Copy all the lines of the data that include the word "refusing".

(Stored data entries)
--
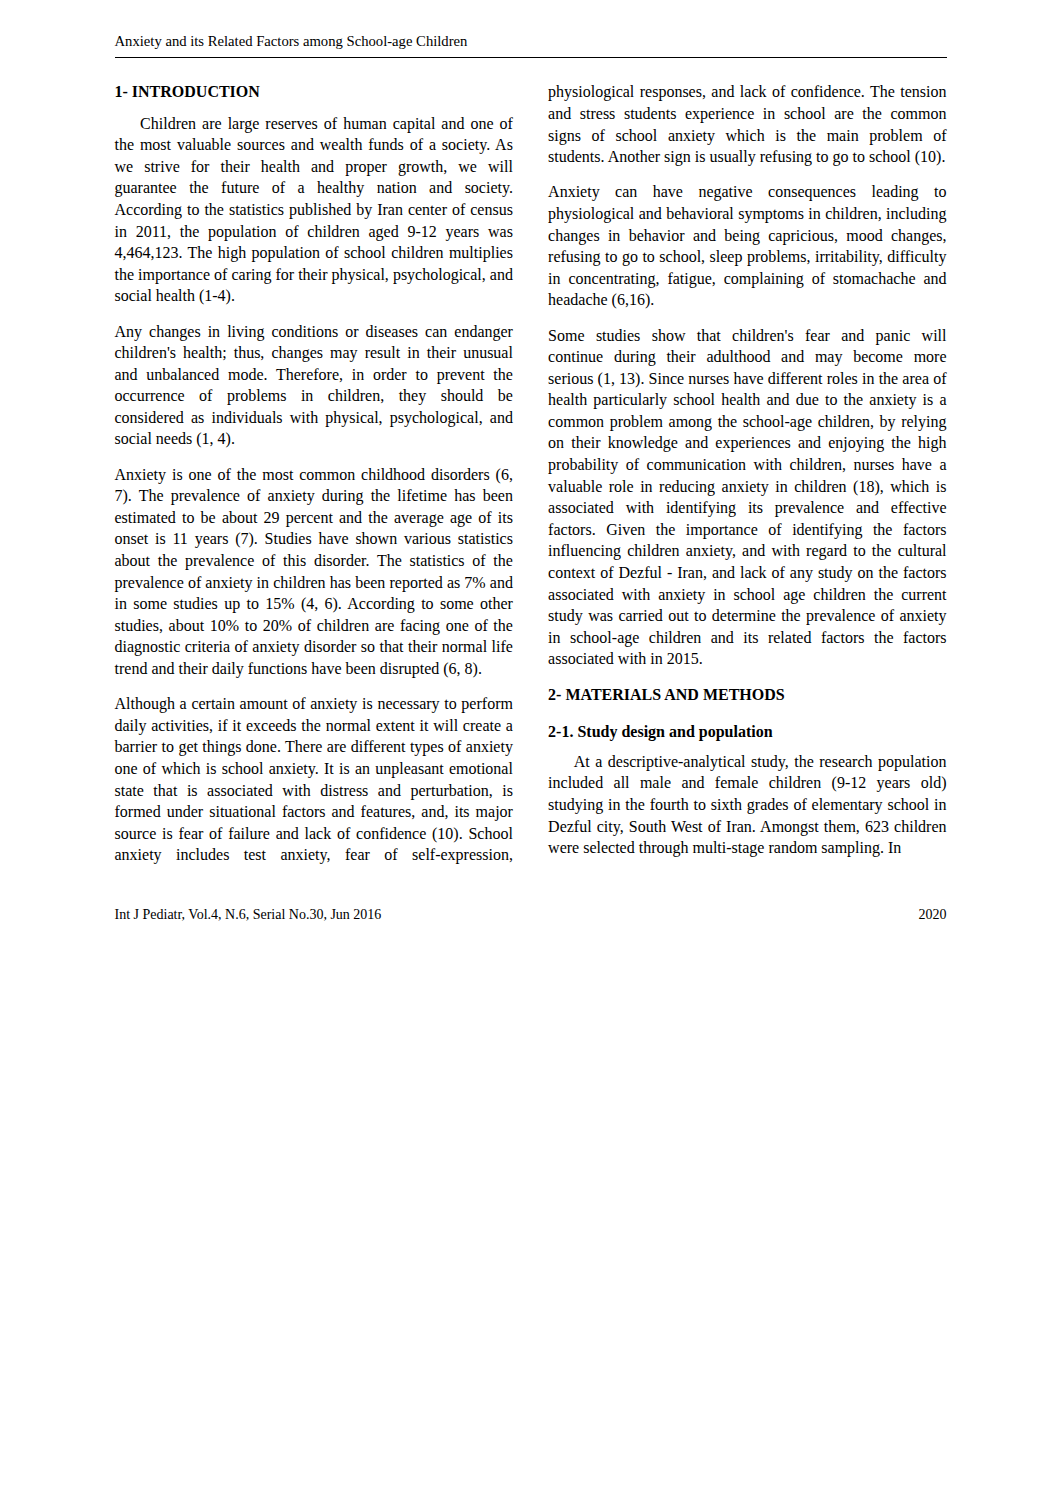Anxiety and its Related Factors among School-age Children
1- INTRODUCTION
Children are large reserves of human capital and one of the most valuable sources and wealth funds of a society. As we strive for their health and proper growth, we will guarantee the future of a healthy nation and society. According to the statistics published by Iran center of census in 2011, the population of children aged 9-12 years was 4,464,123. The high population of school children multiplies the importance of caring for their physical, psychological, and social health (1-4).
Any changes in living conditions or diseases can endanger children's health; thus, changes may result in their unusual and unbalanced mode. Therefore, in order to prevent the occurrence of problems in children, they should be considered as individuals with physical, psychological, and social needs (1, 4).
Anxiety is one of the most common childhood disorders (6, 7). The prevalence of anxiety during the lifetime has been estimated to be about 29 percent and the average age of its onset is 11 years (7). Studies have shown various statistics about the prevalence of this disorder. The statistics of the prevalence of anxiety in children has been reported as 7% and in some studies up to 15% (4, 6). According to some other studies, about 10% to 20% of children are facing one of the diagnostic criteria of anxiety disorder so that their normal life trend and their daily functions have been disrupted (6, 8).
Although a certain amount of anxiety is necessary to perform daily activities, if it exceeds the normal extent it will create a barrier to get things done. There are different types of anxiety one of which is school anxiety. It is an unpleasant emotional state that is associated with distress and perturbation, is formed under situational factors and features, and, its major source is fear of failure and lack of confidence (10). School anxiety includes test anxiety, fear of self-expression, physiological responses, and lack of confidence. The tension and stress students experience in school are the common signs of school anxiety which is the main problem of students. Another sign is usually refusing to go to school (10).
Anxiety can have negative consequences leading to physiological and behavioral symptoms in children, including changes in behavior and being capricious, mood changes, refusing to go to school, sleep problems, irritability, difficulty in concentrating, fatigue, complaining of stomachache and headache (6,16).
Some studies show that children's fear and panic will continue during their adulthood and may become more serious (1, 13). Since nurses have different roles in the area of health particularly school health and due to the anxiety is a common problem among the school-age children, by relying on their knowledge and experiences and enjoying the high probability of communication with children, nurses have a valuable role in reducing anxiety in children (18), which is associated with identifying its prevalence and effective factors. Given the importance of identifying the factors influencing children anxiety, and with regard to the cultural context of Dezful - Iran, and lack of any study on the factors associated with anxiety in school age children the current study was carried out to determine the prevalence of anxiety in school-age children and its related factors the factors associated with in 2015.
2- MATERIALS AND METHODS
2-1. Study design and population
At a descriptive-analytical study, the research population included all male and female children (9-12 years old) studying in the fourth to sixth grades of elementary school in Dezful city, South West of Iran. Amongst them, 623 children were selected through multi-stage random sampling. In
Int J Pediatr, Vol.4, N.6, Serial No.30, Jun 2016 2020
--
Final answer:
Although a certain amount of anxiety is necessary to perform daily activities, if it exceeds the normal extent it will create a barrier to get things done. There are different types of anxiety one of which is school anxiety. It is an unpleasant emotional state that is associated with distress and perturbation, is formed under situational factors and features, and, its major source is fear of failure and lack of confidence (10). School anxiety includes test anxiety, fear of self-expression, physiological responses, and lack of confidence. The tension and stress students experience in school are the common signs of school anxiety which is the main problem of students. Another sign is usually refusing to go to school (10).
Anxiety can have negative consequences leading to physiological and behavioral symptoms in children, including changes in behavior and being capricious, mood changes, refusing to go to school, sleep problems, irritability, difficulty in concentrating, fatigue, complaining of stomachache and headache (6,16).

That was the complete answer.